Mama, Pause.

“Go where they can’t find you,” she charged, and I fled to the cover of pine forest. Head down, heart pounding, I parted from the others and passed groups of children–the buzz of their giggling mixing with the light rain. I looked up briefly to scan faces. My own girls were not present, thank God. That would have been the end of this experiment in solitude. “Mama!” they would call. “Mama!!” more insistent if I did not answer the first time. “Mama!!!!” and I would once again be swept up into my routines of responding, all the constant demands, the pressure, the noise.

10415878565_3e40478198_oTwenty minutes. I just needed twenty minutes away.

I scanned the edges of the path and saw a row of faded red cabins stationed along the tree line. Here? Or should I keep going? These were unfamiliar woods and I didn’t know where everyone else was headed. But what if there were people staying in these cabins? No, they looked empty, alone like I longed to be. I just needed to decide quickly–already I could hear the crunch of gravel, moving in my direction. Just decide. Decide.

Slipping off the path, I  jogged to the backside of a particularly abandoned-looking structure and crouched on the porch behind a low wall. Voices swept down the path I had just left, and I wondered if someone would make a turn for the woods and see me there, hiding. I pressed myself into the corner, back against the wall, and felt dampness seep through my jeans. Darnit. I was sitting in wet pine needles, but there was nowhere else to go. I closed my eyes, wishing them all away.

* * * * *

We were in the woods for a church retreat, the first retreat my small urban church has taken in the ten years I’ve been there. I was surprised by how many people signed up–when retreats had been proposed in the past they were quickly shot down with protests:

Nuh huh, I do not do spiders.

Do you really want to get eaten by some bear?

And my personal favorite:

Don’t you know there are crazy people in those woods? And no one, I mean No One, will even hear you scream.

But by some miracle there were seventy of us gathered for this weekend away. Granted, the hotel-like lodge and cottages represented the near-opposite of roughing it. The buildings were clean and new with sparkling bathrooms and spacious common areas.

The problem (for me) was that they were also full of people, and because the dorms were single-sex, I had the girls on my own. On the drive to camp, I had tried to explain my unease to my husband.

“I don’t want to do this,” I said, and he looked at me, confused. “Do what?” I stared hard at the highway, groping for the right words. “People,” I tried, “I can’t take this many people right now. Meals in the dining hall. Sleeping in dorms. Large group gatherings. Small group discussions. I, I… I just don’t want to be here. I’m not sure I can do this.”

It was mid-May, and the month had been full of marathons, figurative and literal. The school year was almost over, and every moment away from the kids was filled with summer preparations and other responsibilities. I was on overload–a lot had taken place, but I hadn’t had time to process it all. This combination is difficult for anyone, but murder for an introvert like me.

[ASSIGNMENT]
Duplicate the stretch of the retreat essay from "We were in the" through "by some bear?", keeping every word and mark unchanged.

[EXTRACTED ENTRIES]
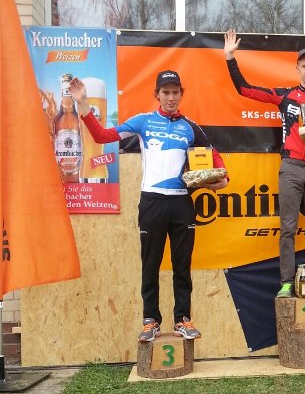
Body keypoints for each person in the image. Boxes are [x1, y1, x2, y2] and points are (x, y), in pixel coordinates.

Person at [70, 70, 229, 341]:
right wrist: (83, 103)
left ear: (181, 94)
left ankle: (182, 320)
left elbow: (215, 158)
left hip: (181, 202)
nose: (171, 97)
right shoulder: (143, 121)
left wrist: (221, 179)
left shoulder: (190, 127)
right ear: (157, 95)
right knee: (150, 264)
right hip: (152, 201)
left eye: (175, 92)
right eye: (165, 92)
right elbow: (101, 136)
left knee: (182, 265)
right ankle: (150, 321)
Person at [223, 29, 305, 297]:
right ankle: (287, 283)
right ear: (297, 69)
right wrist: (230, 58)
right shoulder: (286, 96)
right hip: (291, 167)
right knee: (288, 228)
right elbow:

[SOLUTION FOR THIS TASK]
We were in the woods for a church retreat, the first retreat my small urban church has taken in the ten years I’ve been there. I was surprised by how many people signed up–when retreats had been proposed in the past they were quickly shot down with protests:

Nuh huh, I do not do spiders.

Do you really want to get eaten by some bear?